What to work on:
Find the lines below that contain "rounded" and tally them. Return only the total.

Input:

---*---

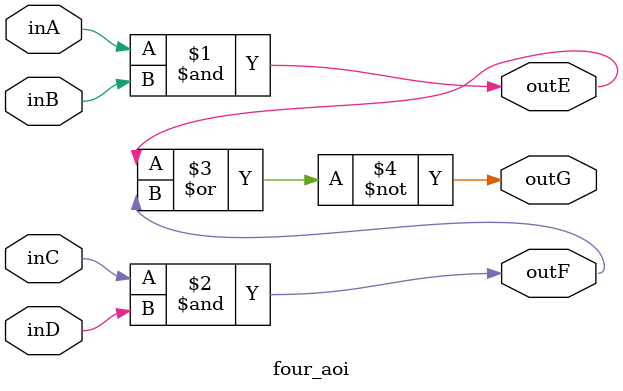
<source format=v>
`timescale 1ns / 1ps

module four_aoi(inA, inB, inC, inD, outE, outF, outG);

input inA, inB, inC, inD;
output outE, outF, outG;

assign outE = inA & inB;
assign outF = inC & inD;
assign outG = ~(outE | outF);

endmodule
</source>
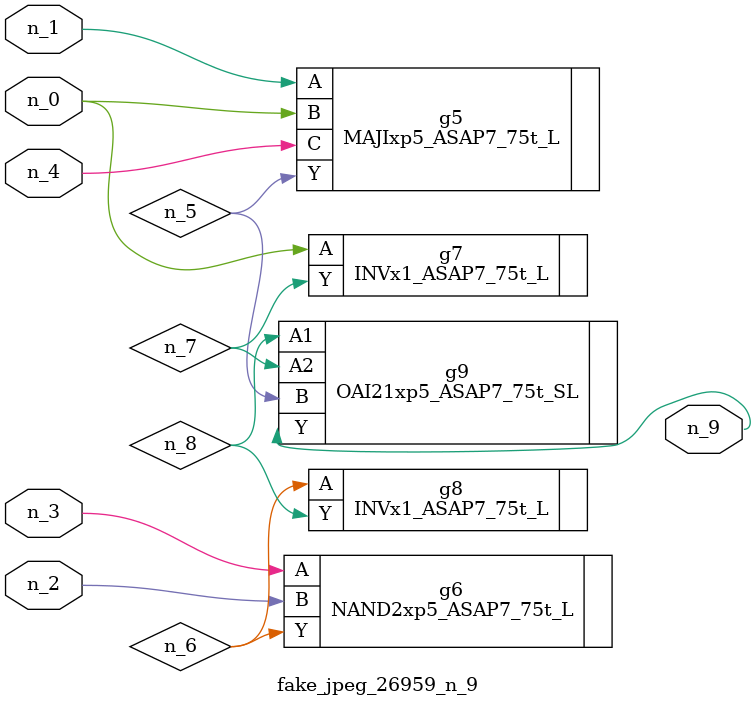
<source format=v>
module fake_jpeg_26959_n_9 (n_3, n_2, n_1, n_0, n_4, n_9);

input n_3;
input n_2;
input n_1;
input n_0;
input n_4;

output n_9;

wire n_8;
wire n_6;
wire n_5;
wire n_7;

MAJIxp5_ASAP7_75t_L g5 ( 
.A(n_1),
.B(n_0),
.C(n_4),
.Y(n_5)
);

NAND2xp5_ASAP7_75t_L g6 ( 
.A(n_3),
.B(n_2),
.Y(n_6)
);

INVx1_ASAP7_75t_L g7 ( 
.A(n_0),
.Y(n_7)
);

INVx1_ASAP7_75t_L g8 ( 
.A(n_6),
.Y(n_8)
);

OAI21xp5_ASAP7_75t_SL g9 ( 
.A1(n_8),
.A2(n_7),
.B(n_5),
.Y(n_9)
);


endmodule
</source>
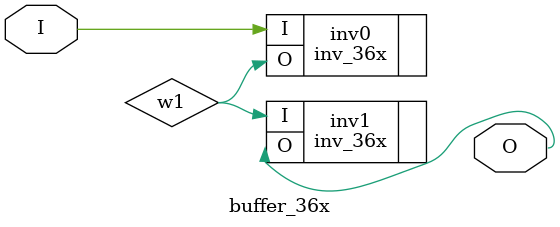
<source format=v>

module buffer_36x(I, O);
    input I;
    output wire O;

    wire w1;

    inv_36x inv0(.I(I), .O(w1));
    inv_36x inv1(.I(w1), .O(O));
endmodule
</source>
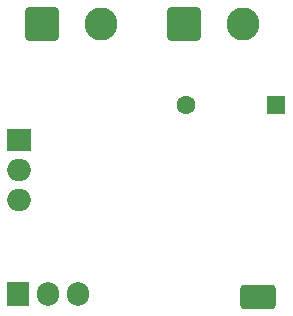
<source format=gbr>
%TF.GenerationSoftware,KiCad,Pcbnew,9.0.6*%
%TF.CreationDate,2025-12-23T21:48:00+05:30*%
%TF.ProjectId,CLASS D AMPLIFIER,434c4153-5320-4442-9041-4d504c494649,rev?*%
%TF.SameCoordinates,Original*%
%TF.FileFunction,Soldermask,Bot*%
%TF.FilePolarity,Negative*%
%FSLAX46Y46*%
G04 Gerber Fmt 4.6, Leading zero omitted, Abs format (unit mm)*
G04 Created by KiCad (PCBNEW 9.0.6) date 2025-12-23 21:48:00*
%MOMM*%
%LPD*%
G01*
G04 APERTURE LIST*
G04 Aperture macros list*
%AMRoundRect*
0 Rectangle with rounded corners*
0 $1 Rounding radius*
0 $2 $3 $4 $5 $6 $7 $8 $9 X,Y pos of 4 corners*
0 Add a 4 corners polygon primitive as box body*
4,1,4,$2,$3,$4,$5,$6,$7,$8,$9,$2,$3,0*
0 Add four circle primitives for the rounded corners*
1,1,$1+$1,$2,$3*
1,1,$1+$1,$4,$5*
1,1,$1+$1,$6,$7*
1,1,$1+$1,$8,$9*
0 Add four rect primitives between the rounded corners*
20,1,$1+$1,$2,$3,$4,$5,0*
20,1,$1+$1,$4,$5,$6,$7,0*
20,1,$1+$1,$6,$7,$8,$9,0*
20,1,$1+$1,$8,$9,$2,$3,0*%
G04 Aperture macros list end*
%ADD10R,1.905000X2.000000*%
%ADD11O,1.905000X2.000000*%
%ADD12R,2.000000X1.905000*%
%ADD13O,2.000000X1.905000*%
%ADD14RoundRect,0.250000X-1.250000X0.750000X-1.250000X-0.750000X1.250000X-0.750000X1.250000X0.750000X0*%
%ADD15RoundRect,0.250001X-1.149999X-1.149999X1.149999X-1.149999X1.149999X1.149999X-1.149999X1.149999X0*%
%ADD16C,2.800000*%
%ADD17RoundRect,0.250000X0.550000X0.550000X-0.550000X0.550000X-0.550000X-0.550000X0.550000X-0.550000X0*%
%ADD18C,1.600000*%
G04 APERTURE END LIST*
D10*
%TO.C,Q2*%
X103460000Y-80950000D03*
D11*
X106000000Y-80950000D03*
X108540000Y-80950000D03*
%TD*%
D12*
%TO.C,Q1*%
X103500000Y-67920000D03*
D13*
X103500000Y-70460000D03*
X103500000Y-73000000D03*
%TD*%
D14*
%TO.C,J3*%
X123782500Y-81200000D03*
%TD*%
D15*
%TO.C,J2*%
X117500000Y-58117500D03*
D16*
X122500000Y-58117500D03*
%TD*%
D15*
%TO.C,J1*%
X105500000Y-58117500D03*
D16*
X110500000Y-58117500D03*
%TD*%
D17*
%TO.C,D1*%
X125310000Y-65000000D03*
D18*
X117690000Y-65000000D03*
%TD*%
M02*

</source>
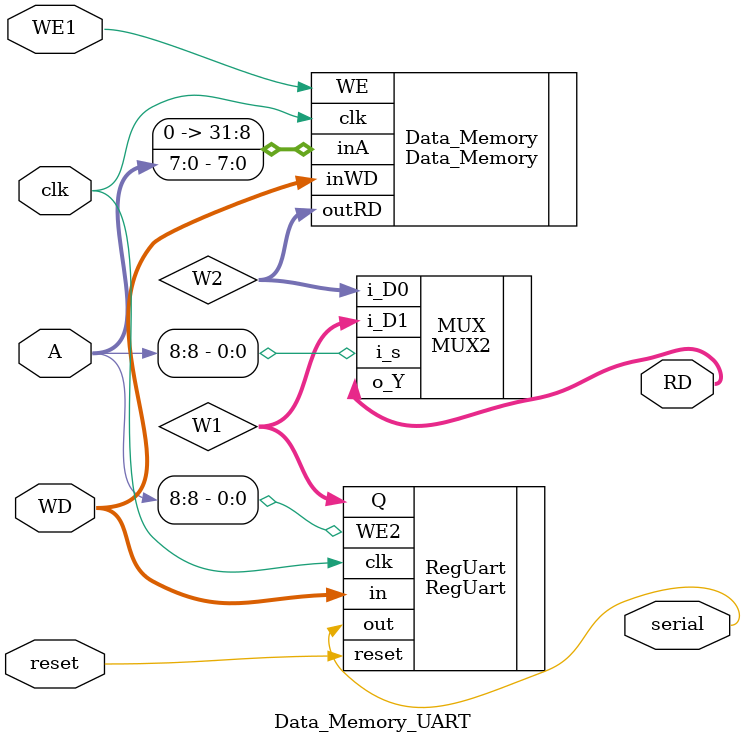
<source format=v>
module Data_Memory_UART
	(
		input wire [31:0] A,
		input wire [31:0] WD,
		output wire [31:0] RD,
		
		input wire reset,
		input wire clk,
		input wire WE1,
		
		output wire serial

	);
	
	wire [31:0] W1,W2;
	
	
	Data_Memory Data_Memory 
	(
		.clk(clk),
		.WE(WE1),
		.inA({{24{1'b0}},A[7:0]}),
		.inWD(WD),
		.outRD(W2)
			
	);
	
	
	RegUart RegUart
	(
		.in(WD),
		.out(serial), 
		.Q(W1), 
		.clk(clk),
		.reset(reset),
		.WE2(A[8])
		
		
	);
	
	
	MUX2 MUX
	(
		.i_D0(W2),
		.i_D1(W1),
		.i_s(A[8]),
		.o_Y(RD)
	
	);
	
	
	
	
	
	
	
	
	
	
	
	
	endmodule 
</source>
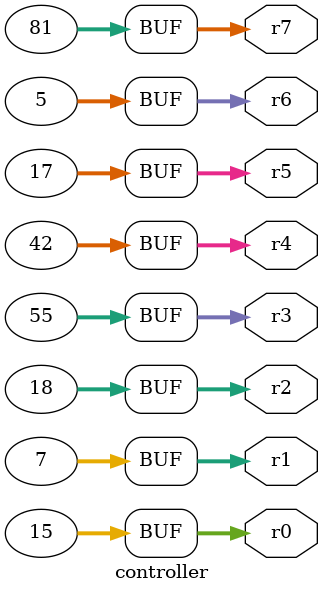
<source format=v>
module controller(
    output wire [31:0] r0,
    output wire [31:0] r1,
    output wire [31:0] r2,
    output wire [31:0] r3,
    output wire [31:0] r4,
    output wire [31:0] r5,
    output wire [31:0] r6,
    output wire [31:0] r7
    
);
    assign r0 = 32'd15;
    assign r1 = 32'd7;
    assign r2 = 32'd18;
    assign r3 = 32'd55;
    assign r4 = 32'd42;
    assign r5 = 32'd17;
    assign r6 = 32'd5;
    assign r7 = 32'd81;
   
    
endmodule
</source>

---*---

Answer section:
3